The glorified traffic jam also gives Caldwell a chance to take in how the interiors of the Mustang and the 370Z have matured with their recent updates. Caldwell at first seems to prefer the Mustang for practical reasons-he finds the stereo crisper and cleaner and likes the idea of having a back seat for his kids. But he wavers when he sinks into the Z's red leather driver's seat and settles his hands on the perfectly positioned steering wheel. "You become a part of the Nissan," he says.

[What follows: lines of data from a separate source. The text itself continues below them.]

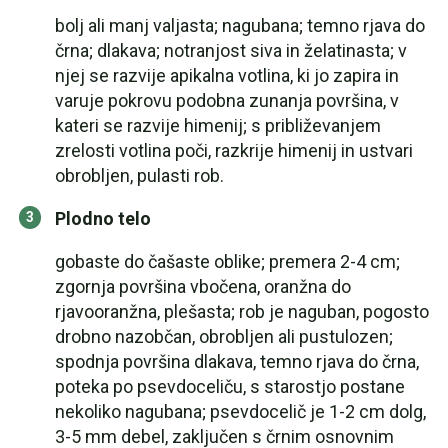
bolj ali manj valjasta; nagubana; temno rjava do
črna; dlakava; notranjost siva in želatinasta; v
njej se razvije apikalna votlina, ki jo zapira in
varuje pokrovu podobna zunanja površina, v
kateri se razvije himenij; s približevanjem
zrelosti votlina poči, razkrije himenij in ustvari
obrobljen, pulasti rob.
Plodno telo
gobaste do čašaste oblike; premera 2-4 cm;
zgornja površina vbočena, oranžna do
rjavooranžna, plešasta; rob je naguban, pogosto
drobno nazobčan, obrobljen ali pustulozen;
spodnja površina dlakava, temno rjava do črna,
poteka po psevdoceliču, s starostjo postane
nekoliko nagubana; psevdocelič je 1-2 cm dolg,
3-5 mm debel, zaključen s črnim osnovnim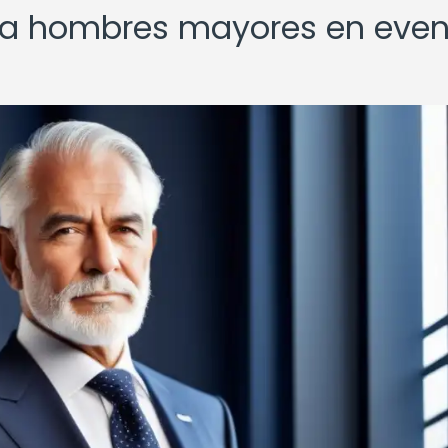
ara hombres mayores en eve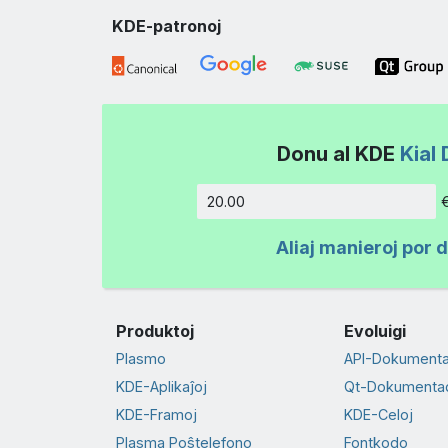
KDE-patronoj
Donu al KDE
Kial 
Kvanto
Aliaj manieroj por 
Produktoj
Evoluigi
Plasmo
API-Dokument
KDE-Aplikaĵoj
Qt-Dokumenta
KDE-Framoj
KDE-Celoj
Plasma Poŝtelefono
Fontkodo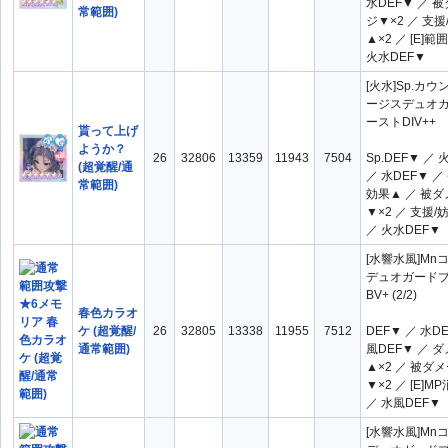
水DEF▼ ／ 
常範囲)
ジ▼×2 ／ 支援
▲×2 ／ [E]範
火水DEF▼
[火水]Sp.カ
ージスデュオ
ーストDIV++
貰って上げ
ようか？
26
32806
13359
11943
7504
Sp.DEF▼ ／ 
(超覚醒/通
／ 水DEF▼ ／
常範囲)
効果▲ ／ 被
▼×2 ／ 支援/
／ 火水DEF▼
[水響水風]Mn
デュオガード
BV+ (2/2)
春色カラオ
ケ (超覚醒/
26
32805
13338
11955
7512
DEF▼ ／ 水D
通常範囲)
風DEF▼ ／ 
▲×2 ／ 被ダ
▼×2 ／ [E]M
／ 水風DEF▼
[水響水風]Mn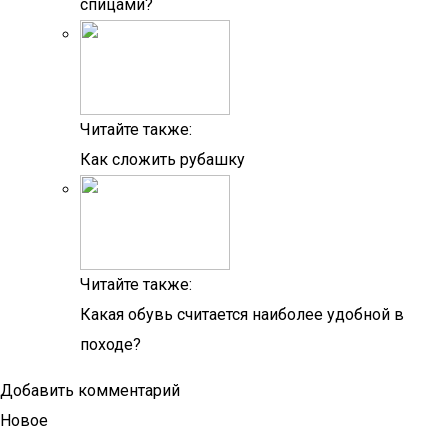
спицами?
Читайте также:
Как сложить рубашку
Читайте также:
Какая обувь считается наиболее удобной в
походе?
Добавить комментарий
Новое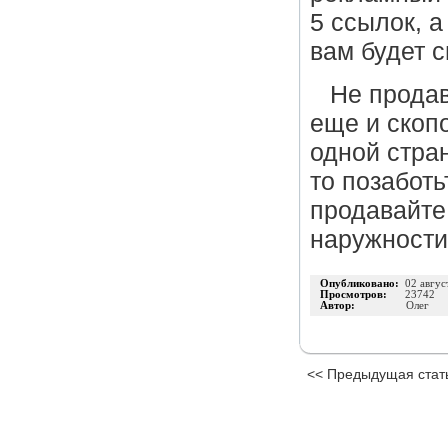
5 ссылок, а
вам будет с
Не продав
еще и скоп
одной стра
то позаботь
продавайте
наружности 
Опубликовано:
02 авгус
Просмотров:
23742
Автор:
Олег
<< Предыдущая стат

Finally, as dusk descends and we edge past 8 Mile Road, which marks the dividing line between Detroit and its northern suburbs, the traffic eases up. Welcome to Mustang territory. "This one's just brute power," Caldwell says as he gives the GT a bit of throttle. The heavy police presence prevents us from submitting to spectators' calls to race, but our separate closed-course testing confirms that the 412-hp 'Stang owns the 332-hp Nissan by about a second both in the 0-to-60-mph sprint and through the quarter mile. And then there's the sound. Whereas the Z's aging VQ V-6 is all noise, vibration, and harshness, the Mustang's new V-8 is loud and menacing when it should be and nearly sewing-machine smooth the rest of the time. The Nissan wins some points for its novel manual gearbox, which not only has slightly smoother throws than the Mustang's stick but also impresses Caldwell with its ability to match revs automatically on downshifts. "I do like that," he confirms. Ride quality is mostly a wash between the two cars, save for when just the right frequency of potholes hits the Mustang's live rear axle and sets its occupants bouncing.

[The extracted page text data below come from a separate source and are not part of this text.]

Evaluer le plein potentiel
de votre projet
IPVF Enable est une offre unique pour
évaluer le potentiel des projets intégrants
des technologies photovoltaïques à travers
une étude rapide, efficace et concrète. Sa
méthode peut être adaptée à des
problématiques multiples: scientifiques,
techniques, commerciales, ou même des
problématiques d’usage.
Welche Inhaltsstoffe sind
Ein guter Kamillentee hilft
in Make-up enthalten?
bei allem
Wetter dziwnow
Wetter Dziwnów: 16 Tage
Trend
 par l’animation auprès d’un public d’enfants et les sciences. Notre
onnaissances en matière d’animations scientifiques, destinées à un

By 10:30 p.m., the party's over, as police are demanding that the muscle-car-loving spectators go home. Plus, Caldwell needs to get back to being a family man. But he's enjoyed the escape provided by each of these sporty cars, albeit in different ways. "I wish I could combine the best elements of both cars," he notes. He's reticent to pick a winner, but he admits that his son would have less trouble picking between the two. "I think Sam would like the Mustang." We can't help but agree. If we were going all out on a racetrack, we'd likely pick the lighter, more sophisticated Z. But here on the streets, where a real thirty-something will actually drive it, the more comfortable, more refined Mustang seems like the smarter choice. Ford's V-8-powered pony car remains visceral and brutish enough to please any testosterone-addled teenager but has evolved such that it also meets the more demanding tastes of the thirty-somethings who can actually afford one.